[Try it]
Within the entries below, every line containing "Example" is to be copied.

[Data records]
※
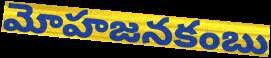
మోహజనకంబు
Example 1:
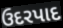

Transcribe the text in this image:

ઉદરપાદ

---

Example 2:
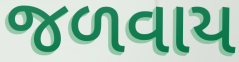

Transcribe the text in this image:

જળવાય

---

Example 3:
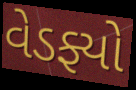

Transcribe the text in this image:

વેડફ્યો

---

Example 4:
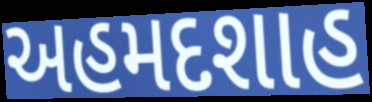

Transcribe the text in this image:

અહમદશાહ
※
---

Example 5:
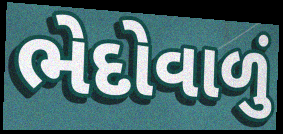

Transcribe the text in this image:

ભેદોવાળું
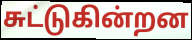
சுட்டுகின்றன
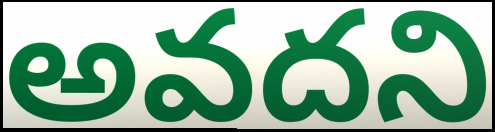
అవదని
※
[Solution to the problem]
Example 1:
Example 2:
Example 3:
Example 4:
Example 5:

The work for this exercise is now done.